The farm leaders listening to her had a less optimistic view. Record farm debt means high interest payments and the worry of rising interest rates.

Record farm debt also means record exposure.

“When you talk about farm loans being up, that’s also scary,” Robert Speer of the Agricultural Alliance of New Brunswick told her.

“We’re living on low interest rates.”

Pierre Lemieux from Quebec’s Union des Producteurs Agricoles said he did not recognize the sector she was describing.

“You paint a very rosy picture, but I wonder if I am living in the same world you are,” he said.

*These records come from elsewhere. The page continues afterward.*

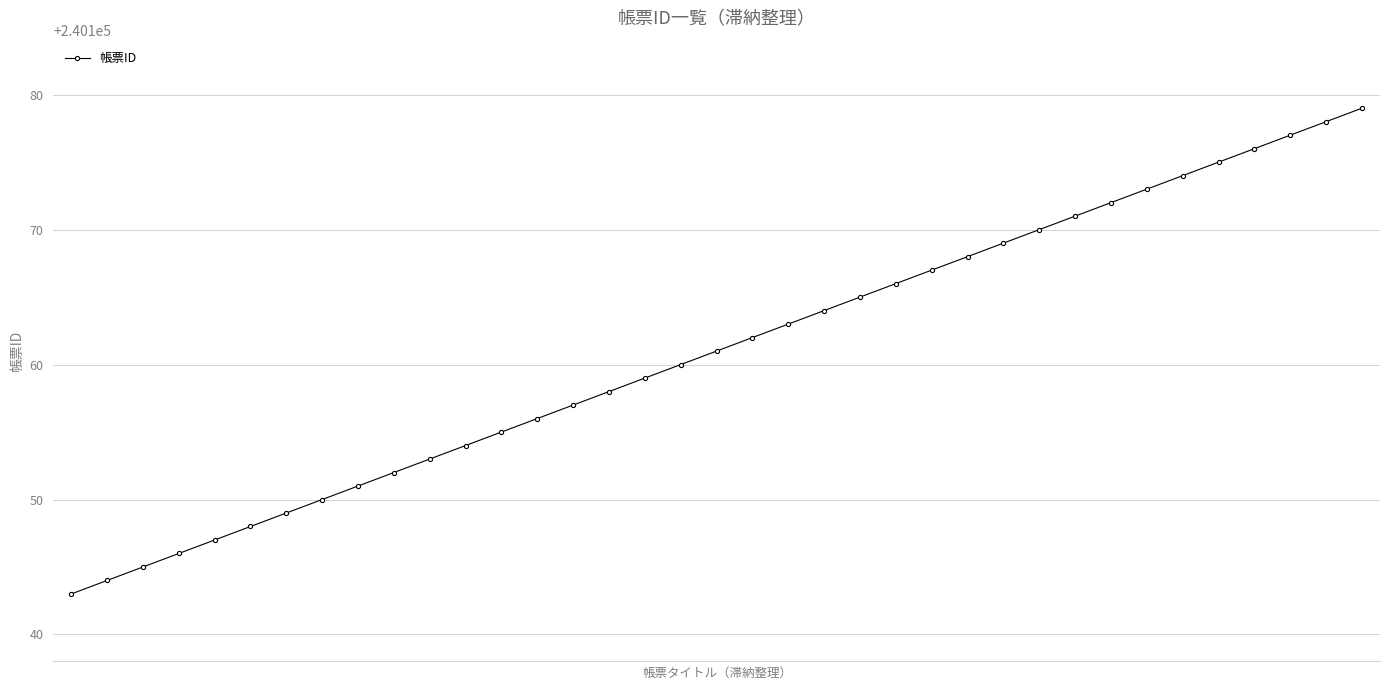

What is the maximum value shown in the chart?

240179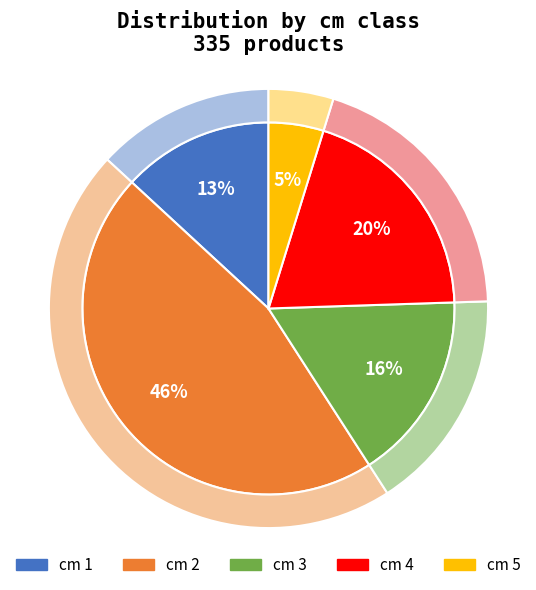

Does any single category account for the majority?

No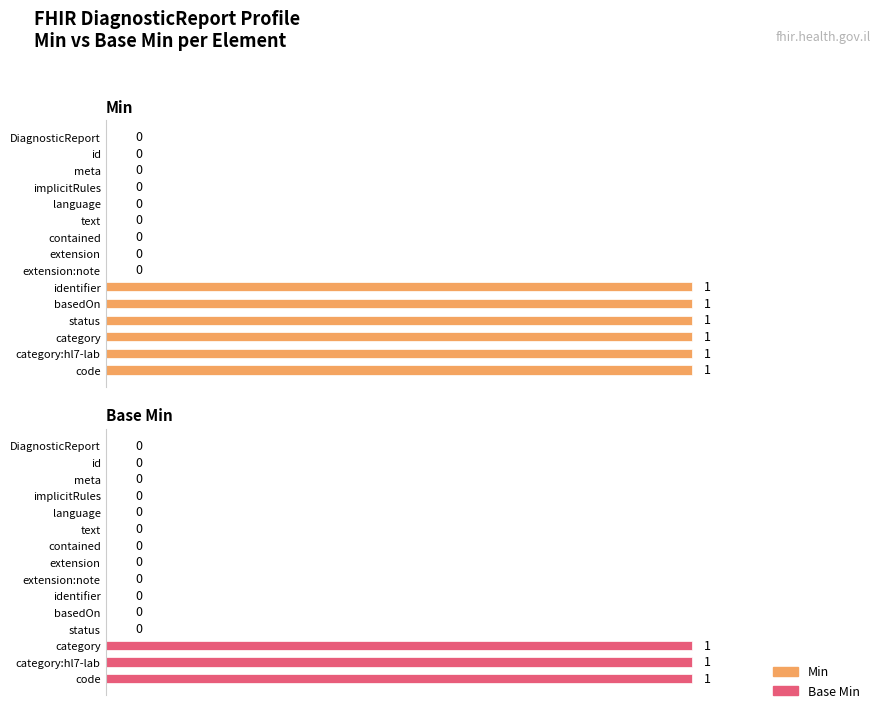

How many values in Min are above zero?

6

“That is not what I see from producers.”

Robert McLean, a member of Manitoba’s Keystone Agricultural Producers, said he was more optimistic six months ago when crop prices were rising than he is now, when he sees how much input costs have risen.

“I didn’t know the input suppliers were going to suck as much of the profit out of our sector as they did.”

Matchett assured farm leaders that she understands many farmers are in tough times, and debt can be a problem for them. FCC is sensitive to and flexible about individual farmer problems, she added.

However, Matchett said debt levels are not something that concerns the FCC because the crown corporation makes sure the farm operation is strong enough to cope with a small interest hike before money is loaned.

“Higher debt levels doesn’t scare us because we see it as good debt.”

Just 2.6 percent of FCC accounts are in arrears, she added.

However, FCC executives revealed under questioning that the arrears number would be higher if farm loans that were restructured to avoid problems were included.

That is particularly true in a troubled sector such as the hog industry.

Canadian Pork Council president Jurgen Preugschas wondered what the arrears rate would be in his red-ink industry without special arrangements to restructure debt or to offer a principal repayment holiday.

Matchett said that during the past year of industry losses, $370 million out of $1.2 billion in hog industry loans had been restructured.

“That is much more than any other sector,” she said.